Joshua Jacobs, assistant professor in Drexel’s School of Biomedical Engineering, Science and Health Systems and lead researcher, stated that this situation also offers researchers like him the opportunity to study other functions of these patients’ brains.

“The patients have the electrodes implanted in their brains for about three weeks or so. During that period, in addition to monitoring their seizures, we can look at the same electrodes to understand how the brain works to understand memory and cognition,” Jacobs explained.

Because these patients could often not leave their beds, they were given a virtual navigation game to play on a laptop. This video game allowed the researchers to observe how the brain formed spatial memories.

In the game, the patients used a bike to navigate a virtual world. As they reached different locations within the simulation, the researchers were able to observe the patients’ brain activity and focus on regions that seemed to be more active in creating spatial memory.

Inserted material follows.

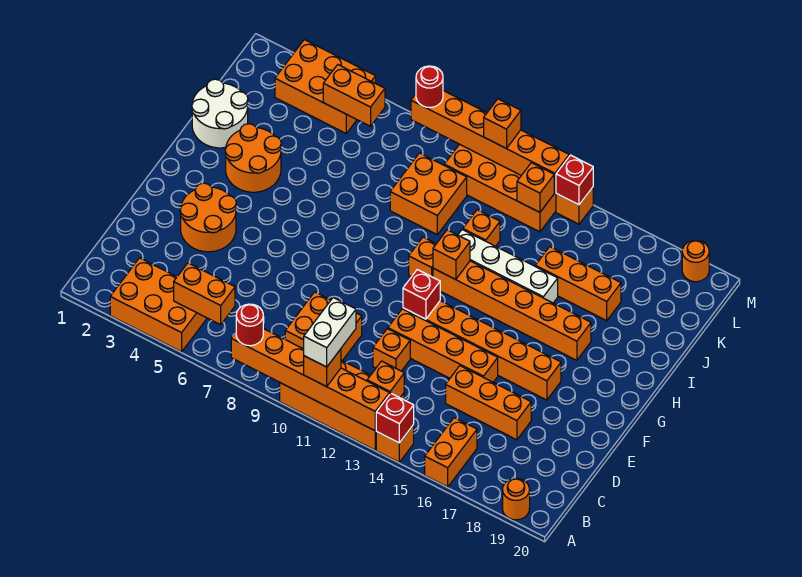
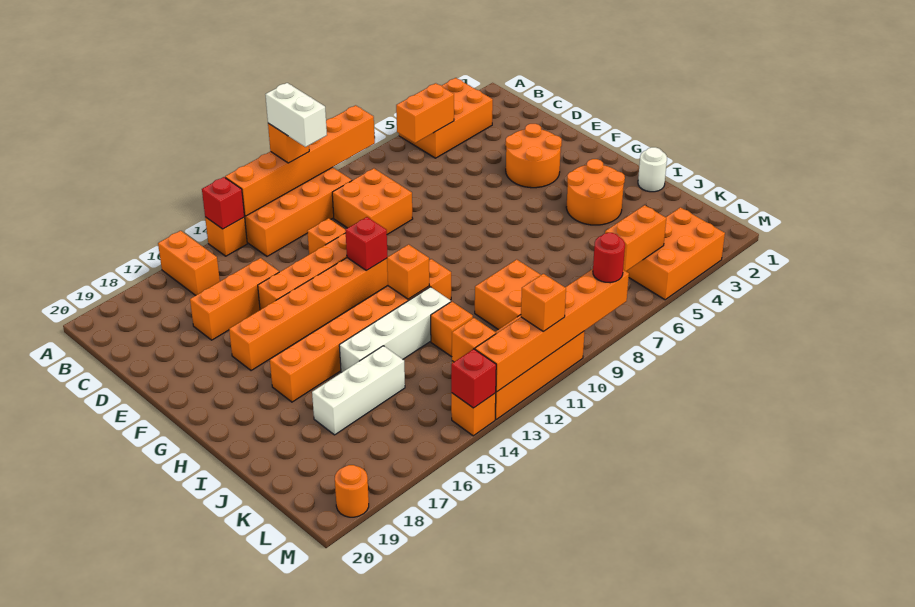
red 1x1 round brick [236,304,263,346] -> none
orange 1x1 round brick [503,478,530,520] -> none
orange 1x1 brick [367,361,404,398] -> none
white 2x2 round brick [192,79,248,148] -> white 1x1 round brick [638,147,667,192]
orange 1x3 brick [535,247,621,321] -> white 1x3 brick [312,346,405,435]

Jacobs explained that two types of cells, grid cells and place cells, were found to be critical in the human mind to the process of forming spatial memory.

“Over 30 years ago, people discovered what are called place cells, which represent individual locations. Nine years ago, people discovered what are called grid cells that encode location also but in a different way and use grids. Whereas a place cell activates in one location only, each grid cell activates in many locations,” Jacobs said.

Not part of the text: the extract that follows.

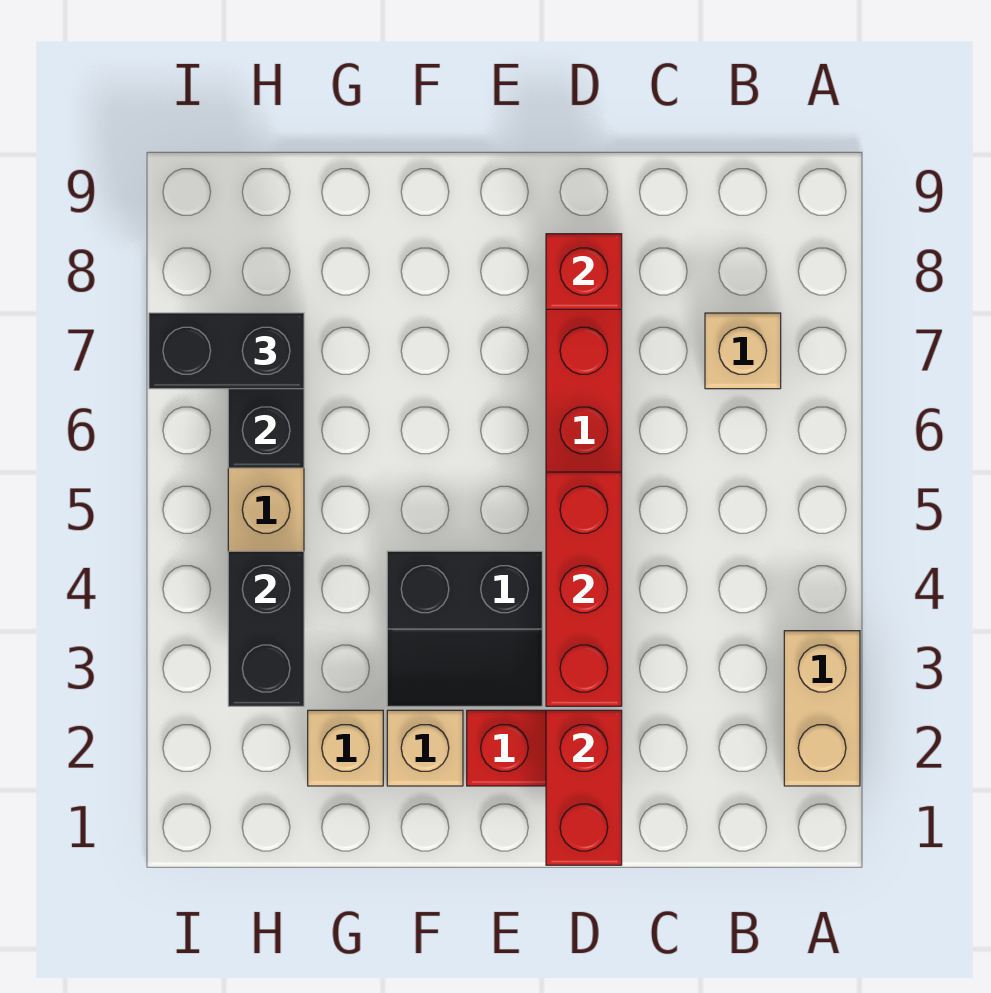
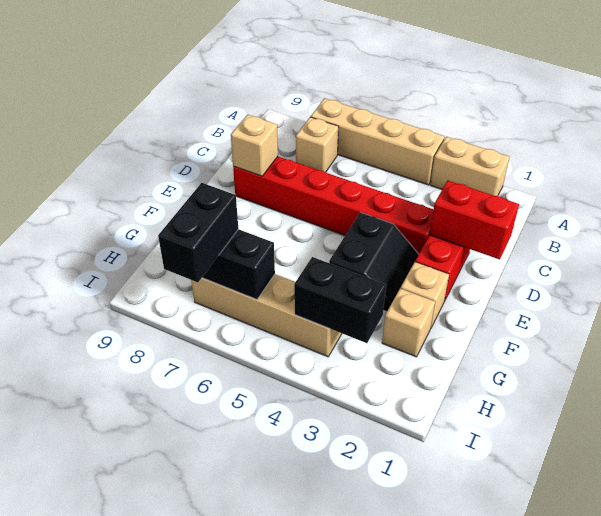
none -> tan 1x4 brick [311,98,445,185]
red 1x3 brick [546,472,622,706] -> none
red 1x1 brick [546,234,622,309] -> tan 1x1 brick [231,115,278,176]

According to Jacobs’ research, grid cells form spatial memories and then store them in the place cells, which allow the brain to remember certain locations. He also said that the goal of his research was to locate these grid cells in the human brain. Though these cells had been found before in rats, they had not been identified in humans.

Jacobs said that further observation and a study of these human brain cells could lead to better treatments for those with Alzheimer’s disease and other degenerative or neurological brain diseases.

“I believe that navigation is one form of what this region does, but I believe that the same neural circuits that underlie navigation are also involved in other kinds of memory processes,” he said.

The processes of navigating the world and memory creation are closely tied. Patients with Alzheimer’s are found to have major impairment in the region of the brain where grid cells are found.

A better understanding of how this region of the brain network works could help improve the activity of these regions in Alzheimer’s patients, according to Jacobs.

Though Jacobs said that being ranked in Discover’s top 100 science stories of the year was very flattering, he also noted that gaining acknowledgment wasn’t a priority and his focus remained on the scientific gains made by his work.

“I’m really more focused on understanding how the brain works and understanding how we can use that knowledge to help people,” he said. “I kind of feel like that’s my real goal, to kind of help people. That’s what really gets me going everyday. That’s why I do this.”